- WHAT TO DO -
Each record must be written out again exactly. Skip any picture it contains.

━━━━━━

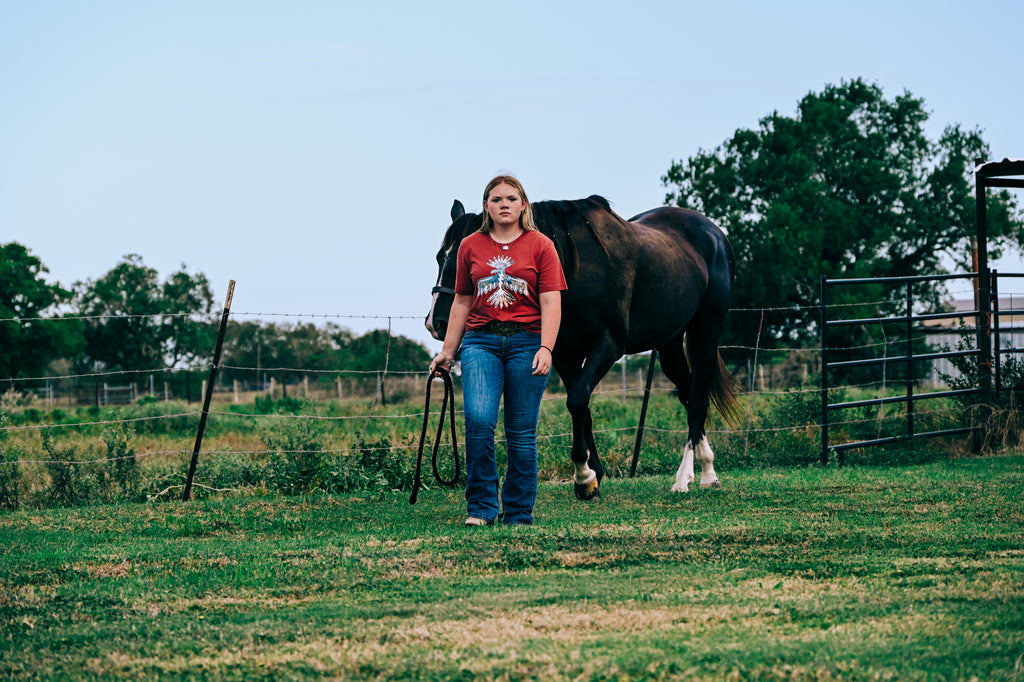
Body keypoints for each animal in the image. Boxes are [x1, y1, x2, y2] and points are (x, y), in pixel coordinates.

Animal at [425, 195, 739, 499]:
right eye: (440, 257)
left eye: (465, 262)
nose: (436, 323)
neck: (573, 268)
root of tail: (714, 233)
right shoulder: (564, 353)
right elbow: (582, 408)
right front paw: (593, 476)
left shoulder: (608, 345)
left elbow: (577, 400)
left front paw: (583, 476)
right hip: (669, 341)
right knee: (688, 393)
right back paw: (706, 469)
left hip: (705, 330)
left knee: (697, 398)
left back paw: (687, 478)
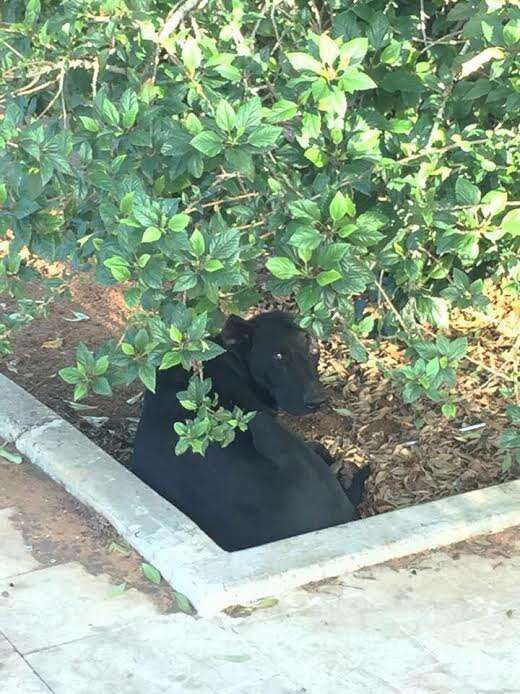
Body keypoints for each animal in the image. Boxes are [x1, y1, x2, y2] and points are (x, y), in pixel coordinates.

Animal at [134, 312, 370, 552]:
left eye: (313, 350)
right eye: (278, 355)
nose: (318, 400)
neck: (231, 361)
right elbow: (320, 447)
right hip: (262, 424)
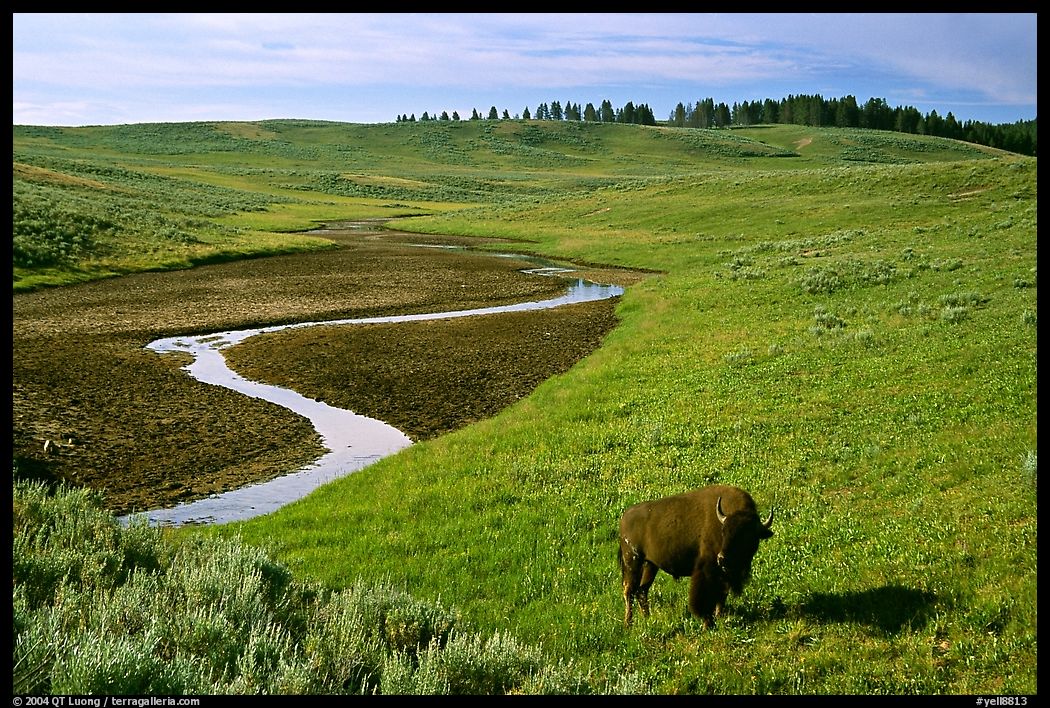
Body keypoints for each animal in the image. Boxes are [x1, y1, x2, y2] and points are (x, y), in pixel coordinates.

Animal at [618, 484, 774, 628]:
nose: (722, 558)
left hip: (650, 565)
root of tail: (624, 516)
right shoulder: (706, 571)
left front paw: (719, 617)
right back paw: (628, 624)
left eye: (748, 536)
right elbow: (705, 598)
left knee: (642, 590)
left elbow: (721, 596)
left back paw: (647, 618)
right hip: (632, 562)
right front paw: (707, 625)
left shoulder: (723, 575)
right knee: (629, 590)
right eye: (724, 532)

━━━━━━

- EXERCISE SOLUTION -
Body keypoints for each animal in the image. Boxes are [x1, y1, x2, y2] and points are (x, y), in pixel coordinates.

Animal at [425, 195, 739, 499]:
right eye: (440, 257)
left eye: (465, 262)
nose: (436, 323)
neck: (573, 268)
root of tail: (714, 233)
right shoulder: (564, 353)
right elbow: (582, 408)
right front paw: (593, 476)
left shoulder: (608, 345)
left elbow: (577, 400)
left front paw: (583, 476)
right hip: (669, 341)
right knee: (688, 393)
right back paw: (706, 469)
left hip: (705, 330)
left knee: (697, 398)
left back paw: (687, 478)
Body keypoints for each animal in the image. Boxes are [x1, y1, x2, y2] and points are (x, y), in pixel coordinates.

Animal at [134, 312, 370, 552]:
left eye: (313, 350)
right eye: (278, 355)
nose: (318, 400)
neck: (231, 361)
right elbow: (320, 447)
right hip: (262, 424)
Body keypoints for each animal in the image. Boxes are [x1, y1, x2, y2] and points are (x, y), in pixel coordinates.

Animal at [618, 484, 774, 628]:
nose: (722, 558)
left hip: (650, 565)
root of tail: (624, 516)
right shoulder: (706, 571)
left front paw: (719, 617)
right back paw: (628, 624)
left eye: (748, 536)
right elbow: (705, 598)
left knee: (642, 590)
left elbow: (721, 596)
left back paw: (647, 618)
right hip: (632, 562)
right front paw: (707, 625)
left shoulder: (723, 575)
right knee: (629, 590)
right eye: (724, 532)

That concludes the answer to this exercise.